By Michael scully- Ireland

NEW YEAR”S resolutions are a dangerous thing. Mostly made in haste, they generally rely on willpower alone and miracles are often expected within a few weeks.

Invariably, resolutions require change of some sort, but change cannot be implemented unless old bad habits are cut out, and new good habits are put in their place. Change and improvements are normally the result of many small incremental actions.

Like most others at our dinner table on New Year”s Eve, my main resolution was to loose some weight and lead a healthier lifestyle. Badly needed, particularly after the Christmas excess.

How many of us have a resolution to become a better farming business person in 2005? Is the plan to make it the most productive, profitable and technically proficient yet?

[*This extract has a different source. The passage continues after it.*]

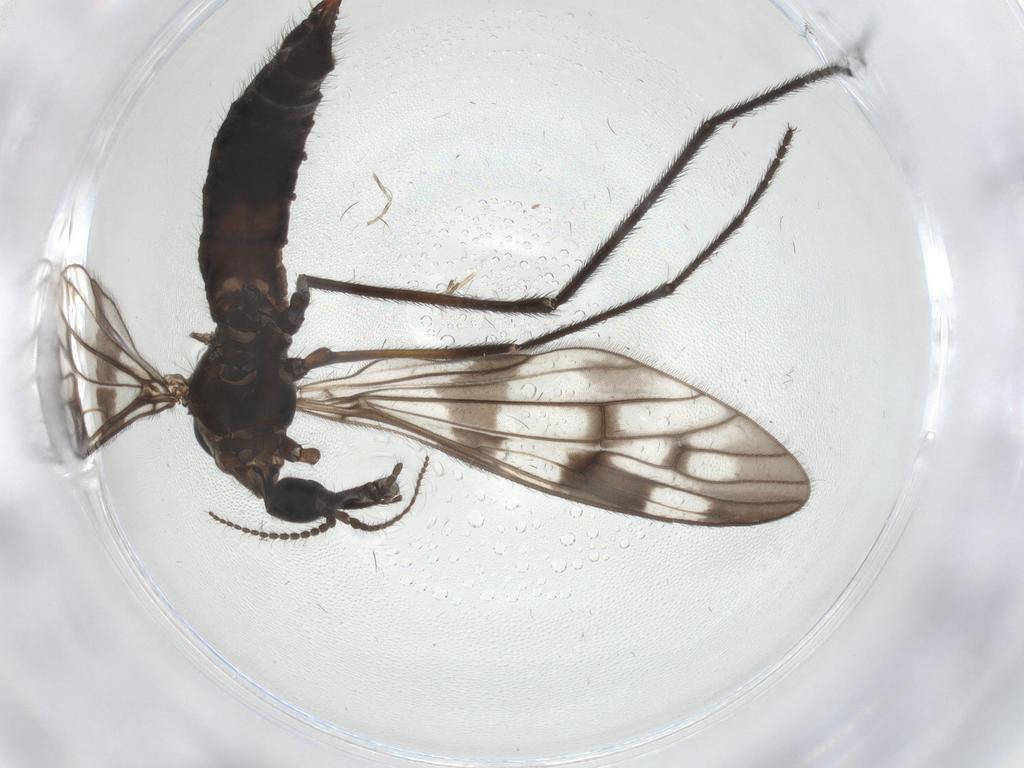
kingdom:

A good aspiration, but it probably will not happen unless changes are made in the way the business is run. For some this will involve major structural changes and a major rethink in the whole business approach. But this is the exception.

For most, it will be necessary to make small incremental changes, small improvements in healthcare, breeding, grassland management and general measurement.

It may sound obvious, but a change involving increased production at a breakeven price is useless when the overall goal is increased profitability. The important point is that these changes become ingrained habits automatically built into the system.

I have a number of New Year”s resolutions for the overall business. They involve many small changes and a number of reasonably large initiatives. The overall goal will be fostering an environment where day-to-day matters are dealt with in an efficient and productive manner without the need for large time commitments on my behalf.